Showing posts with label NGOs. Show all posts
Showing posts with label NGOs. Show all posts

Sunday, 9 December 2007

The meaning of accountability

Here's a classic article on the meaning of 'accountability' as it applies to a range of players in world politics.

Grant and Keohane argue that forms of accountability of an institution can be split between
  1. Participation: performance is evaluated by people affected by use of power by the institution
  2. Delegation: performance is evaluated by people entrusting the institution with power
The authors identify three components of accountability: standards, sanctions and information. It is difficult to pinpoint the use of any of these components when it comes to international development NGOs. Neither the poor nor donors effectively hold them to account.

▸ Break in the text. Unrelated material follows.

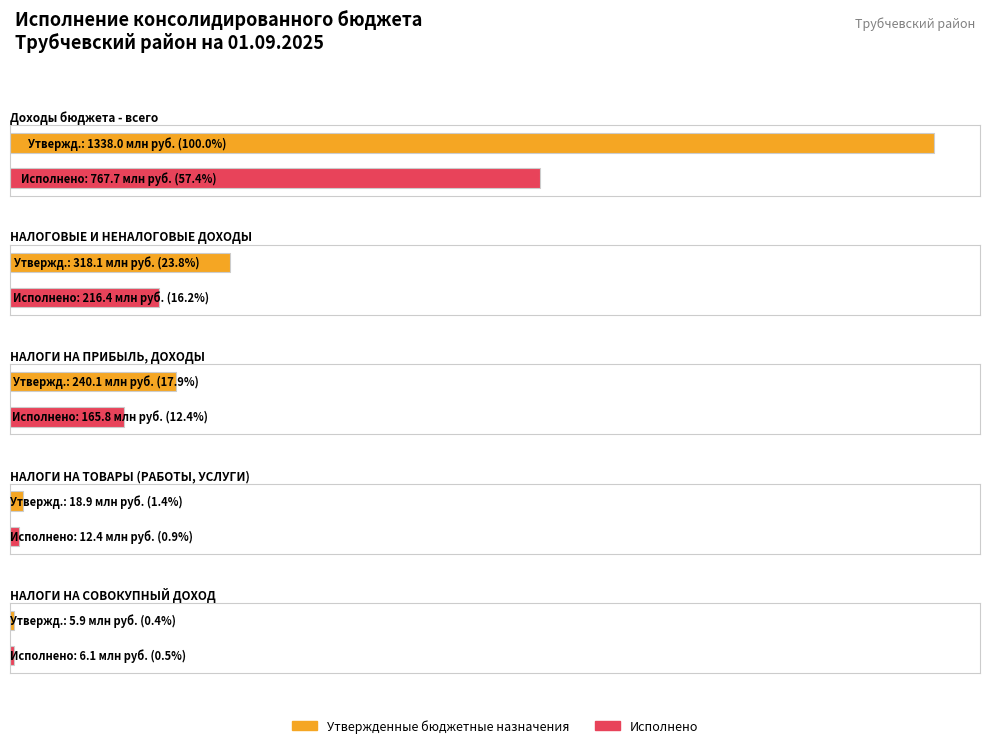

What is the total value across all series at Доходы бюджета - всего?

2105747610.1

Institutional mechanisms are particularly weak in terms of information:
Crucial to the efficacy of an information system for controlling abuses of power is that control over it not be limited to power-wielders and the entities that originally authorized their actions. On the contrary, the system should be open to new groups, seeking to provide information relevant to the question of whether power-wielders are meeting appropriate standards of behavior—–and to make that information widely available...Furthermore, the costs of providing information through web sites are now so low that it is difficult to use cost or inconvenience as an excuse; people around the world are increasingly used to being able to get the information that they want almost instantaneously...NGOs must also be increasingly transparent if they are to remain credible.

Tuesday, 13 November 2007

Teach a man to fish

Here's an interesting piece by Nik Kafka, director of the agricultural network Teach a Man to Fish.

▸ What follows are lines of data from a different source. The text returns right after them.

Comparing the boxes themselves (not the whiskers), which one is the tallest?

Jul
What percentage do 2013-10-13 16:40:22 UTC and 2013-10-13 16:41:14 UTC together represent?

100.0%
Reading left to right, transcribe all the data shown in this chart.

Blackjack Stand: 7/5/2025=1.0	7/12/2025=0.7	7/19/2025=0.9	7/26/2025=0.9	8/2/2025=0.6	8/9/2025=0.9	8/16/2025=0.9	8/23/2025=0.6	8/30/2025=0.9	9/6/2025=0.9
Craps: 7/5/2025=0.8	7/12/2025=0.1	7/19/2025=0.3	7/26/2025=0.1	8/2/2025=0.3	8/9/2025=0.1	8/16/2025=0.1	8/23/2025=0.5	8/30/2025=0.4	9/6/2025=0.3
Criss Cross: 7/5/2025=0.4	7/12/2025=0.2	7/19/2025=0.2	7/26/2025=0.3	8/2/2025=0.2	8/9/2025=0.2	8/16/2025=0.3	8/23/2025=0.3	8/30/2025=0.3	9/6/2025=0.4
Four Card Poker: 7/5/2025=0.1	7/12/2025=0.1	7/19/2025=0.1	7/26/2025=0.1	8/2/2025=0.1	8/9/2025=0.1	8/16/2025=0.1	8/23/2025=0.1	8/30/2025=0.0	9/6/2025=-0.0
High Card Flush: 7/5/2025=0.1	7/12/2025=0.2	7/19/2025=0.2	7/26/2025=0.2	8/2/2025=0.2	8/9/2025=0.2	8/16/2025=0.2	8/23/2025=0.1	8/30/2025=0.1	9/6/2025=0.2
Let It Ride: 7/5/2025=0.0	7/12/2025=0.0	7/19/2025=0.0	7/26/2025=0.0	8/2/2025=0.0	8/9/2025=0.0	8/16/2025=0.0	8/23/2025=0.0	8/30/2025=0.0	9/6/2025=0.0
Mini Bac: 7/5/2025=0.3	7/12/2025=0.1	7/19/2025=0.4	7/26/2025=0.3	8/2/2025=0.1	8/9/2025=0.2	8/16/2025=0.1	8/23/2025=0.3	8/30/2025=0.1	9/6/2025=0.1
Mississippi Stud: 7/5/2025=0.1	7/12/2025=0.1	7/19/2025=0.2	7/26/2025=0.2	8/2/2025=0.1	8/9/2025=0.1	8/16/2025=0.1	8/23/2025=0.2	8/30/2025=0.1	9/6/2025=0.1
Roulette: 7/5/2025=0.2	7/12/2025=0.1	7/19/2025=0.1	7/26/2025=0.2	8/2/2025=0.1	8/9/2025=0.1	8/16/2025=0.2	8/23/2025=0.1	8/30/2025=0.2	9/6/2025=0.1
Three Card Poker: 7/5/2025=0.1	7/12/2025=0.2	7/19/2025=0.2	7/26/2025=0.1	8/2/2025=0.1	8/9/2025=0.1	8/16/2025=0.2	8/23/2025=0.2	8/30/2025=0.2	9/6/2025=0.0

In it, he bemoans the lack of engagement of development charities with new social enterprise models:

The direct result of our extraordinary creativity in raising huge volumes of donations at home is that it cramps entrepreneurial flair, and reduces the incentives to find better models for creating social change overseas.

It's not that UK development NGOs are not capable of being entrepreneurial, far from it. When it comes to fundraising no avenue is left unexplored - you can't walk down a street or open a magazine these days without being tapped for direct debits or the occasional goat!

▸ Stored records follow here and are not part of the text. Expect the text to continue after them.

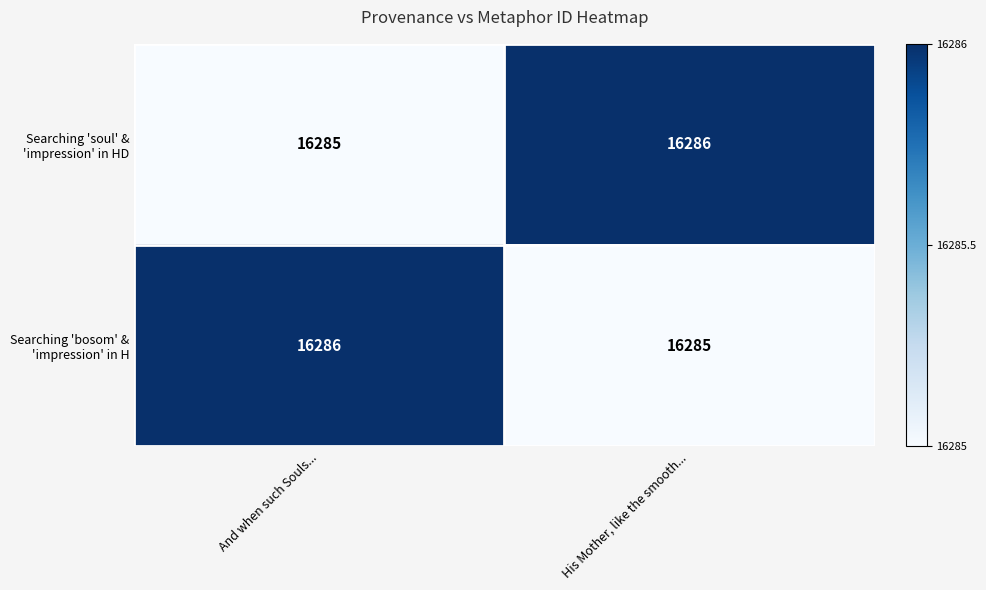

What is the total value across all series at And when such Souls...?

32571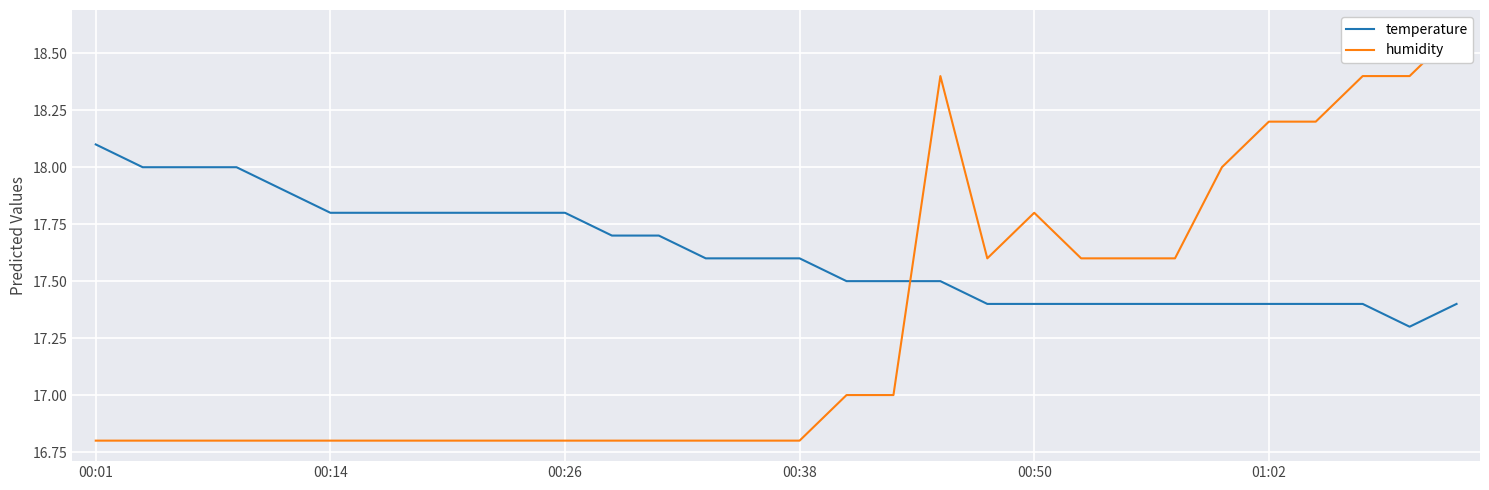

Reading left to right, list all the values displayed in this chart.

temperature: 18.1	18.0	18.0	18.0	17.9	17.8	17.8	17.8	17.8	17.8	17.8	17.7	17.7	17.6	17.6	17.6	17.5	17.5	17.5	17.4	17.4	17.4	17.4	17.4	17.4	17.4	17.4	17.4	17.3	17.4
humidity: 16.8	16.8	16.8	16.8	16.8	16.8	16.8	16.8	16.8	16.8	16.8	16.8	16.8	16.8	16.8	16.8	17.0	17.0	18.4	17.6	17.8	17.6	17.6	17.6	18.0	18.2	18.2	18.4	18.4	18.6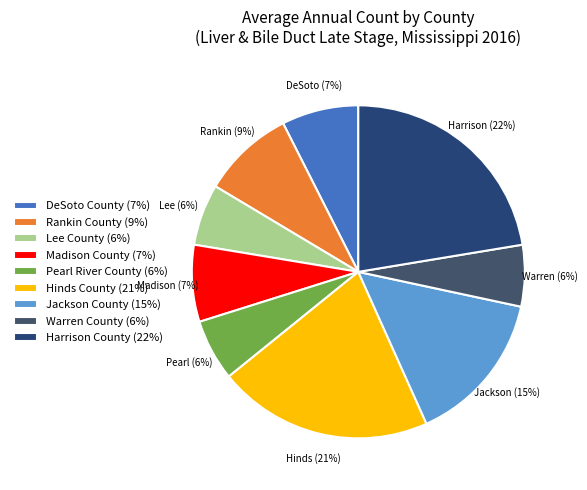

Does Warren County account for over 50% of the chart?

No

But UK development NGOs seem to have far less appetite for designing new business models for social change and taking them to scale.

The way to develop this appetite is to change the way development agencies are evaluated. Instead of being measured on their inputs (e.g. 'cash raised' or 'projects undertaken') they must be more robustly measured on outputs (e.g. 'increase in beneficiaries' annual income' or 'educational levels added'). Then they will have to seek out new models to reach these goals.